27 # angra | 18.02.2012 | linhas ancora

Em Angra, ainda persistem alguns sinais de um passado recente, que a nível gráfico, são muito curiosos.
A propósito desta fotografia a Ana Lúcia Almeida, escreveu a crónica que podem ler abaixo da imagem.
Obrigado Ana.




Segue uma crónica sobre o comércio tradicional a propósito de uma crónica do António Araújo.


Âncora

Encantou-me a fotografia de um reclamo luminoso em que, num canto qualquer da cidade só avistado por olhos de ver, como os do António Araújo, uma âncora vermelha publicita há anos as qualidades das linhas desse nome.
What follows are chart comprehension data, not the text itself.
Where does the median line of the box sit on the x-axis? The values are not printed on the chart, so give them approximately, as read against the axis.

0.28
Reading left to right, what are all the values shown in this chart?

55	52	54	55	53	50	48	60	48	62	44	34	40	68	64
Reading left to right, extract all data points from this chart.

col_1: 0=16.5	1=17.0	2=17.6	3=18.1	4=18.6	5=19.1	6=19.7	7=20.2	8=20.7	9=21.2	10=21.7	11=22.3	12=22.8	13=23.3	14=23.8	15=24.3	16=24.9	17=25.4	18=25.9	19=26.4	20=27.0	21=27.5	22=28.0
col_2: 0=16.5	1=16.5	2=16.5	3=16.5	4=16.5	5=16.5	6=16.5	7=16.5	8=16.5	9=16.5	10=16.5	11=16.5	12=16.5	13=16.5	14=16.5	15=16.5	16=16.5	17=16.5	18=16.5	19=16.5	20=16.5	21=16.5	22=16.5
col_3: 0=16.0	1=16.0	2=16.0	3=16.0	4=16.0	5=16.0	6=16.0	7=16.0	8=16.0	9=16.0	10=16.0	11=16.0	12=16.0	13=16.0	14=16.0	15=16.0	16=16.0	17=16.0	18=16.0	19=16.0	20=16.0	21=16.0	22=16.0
Se há coisa a que nunca resisti, foi àquelas meadinhas de cores impecavelmente enfaixadas, que, ao menor descuido, se emaranhavam num sarilho sem remédio.


Havia os que acumulavam cromos repetidos, outros faziam desfilar bonequinhos da Isbá e exibiam brindes do sabão Extra. Eu enfileirava cores no fundo de uma caixa de cartão, esticando um arco-íris a que não apetecia o fim.

Era todo um ritual que começava pelo poupar dos escudos suficientes para poder comprar ao  menos três duma vez .

No  Farinha, onde hoje é um laboratório de análises clínicas, tinham uma espécie de bancada tipográfica, cheia de gavetinhas, que, em vez de letras, guardava meadas de todas as cores. Passei horas naquela loja. Do outro lado do balcão, de bata de sarja cinzenta e óculos presos num fio de contas, a caixeira ia e vinha, desenrolando peças de flanela às florzinhas, medindo elástico roliço e descobrindo os botões capazes de certeiramente combinar com a amostra exibida pelas mais exigentes das freguesas. A cada ida, a cada vinda, acrescentava um novo tabuleiro à babel que me ia crescendo na frente, sem trejeitos impacientes nem excessos delicodoces.

Mais que balcões de pinho resinoso, caixas empilhadas, montras mais ou menos atulhadas, guarda-chuvas ao sol e bandeirinhas vermelhas a assinalar, são pessoas como a D. Carmelo que, com a sua benevolência cortês, a sua atenção prestável, o seu conhecimento do que lhes passa pelas mãos e a sua capacidade de intuir as necessidades e respeitar os tempos de quem tem pela frente que fazem com que um espaço se torne tradição. A tradição é onde se volta outra vez. É tempo do comércio dito tradicional se tornar tradição.